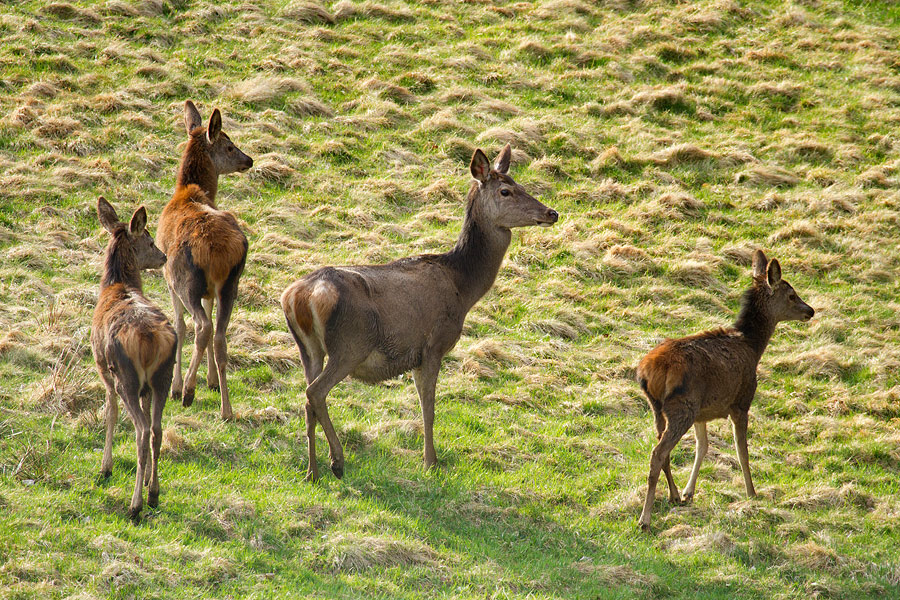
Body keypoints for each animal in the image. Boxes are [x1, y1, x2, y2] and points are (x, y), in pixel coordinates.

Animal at [91, 197, 176, 520]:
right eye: (151, 241)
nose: (163, 256)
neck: (117, 285)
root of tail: (150, 338)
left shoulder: (102, 368)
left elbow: (111, 412)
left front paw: (106, 467)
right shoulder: (147, 389)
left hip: (125, 376)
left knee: (141, 430)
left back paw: (135, 505)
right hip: (163, 378)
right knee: (157, 429)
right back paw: (153, 494)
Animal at [156, 101, 251, 420]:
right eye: (231, 146)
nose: (249, 160)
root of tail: (218, 251)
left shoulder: (167, 279)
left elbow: (179, 325)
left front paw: (177, 386)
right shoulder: (211, 290)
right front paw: (211, 381)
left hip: (185, 280)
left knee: (201, 327)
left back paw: (186, 390)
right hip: (230, 283)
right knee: (219, 334)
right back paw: (226, 409)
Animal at [284, 145, 560, 482]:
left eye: (519, 183)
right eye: (506, 191)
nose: (551, 213)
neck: (462, 287)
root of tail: (298, 296)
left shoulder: (414, 354)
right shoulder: (433, 344)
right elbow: (428, 406)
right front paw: (431, 462)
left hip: (308, 348)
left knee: (307, 398)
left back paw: (312, 470)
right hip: (350, 344)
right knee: (315, 392)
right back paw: (337, 461)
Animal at [632, 251, 816, 532]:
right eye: (792, 294)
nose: (811, 311)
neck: (753, 347)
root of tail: (647, 372)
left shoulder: (703, 412)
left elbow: (703, 446)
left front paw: (688, 492)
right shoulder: (741, 402)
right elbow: (742, 452)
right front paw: (752, 493)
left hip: (659, 408)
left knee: (663, 450)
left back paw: (673, 495)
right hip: (682, 407)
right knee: (657, 453)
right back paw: (645, 519)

——

**TO DO**
Please transcribe exactly the line containing "right hip: (350, 344)" and every line after it to the end of the data, and no other lines.

**ANSWER BOX**
right hip: (350, 344)
right knee: (315, 392)
right back paw: (337, 461)
Animal at [632, 251, 816, 532]:
right eye: (792, 294)
nose: (811, 311)
neck: (753, 347)
root of tail: (647, 372)
left shoulder: (703, 412)
left elbow: (703, 446)
left front paw: (688, 492)
right shoulder: (741, 402)
right elbow: (742, 452)
right front paw: (752, 493)
left hip: (659, 408)
left knee: (663, 450)
left back paw: (673, 495)
right hip: (682, 407)
right knee: (657, 453)
right back paw: (645, 519)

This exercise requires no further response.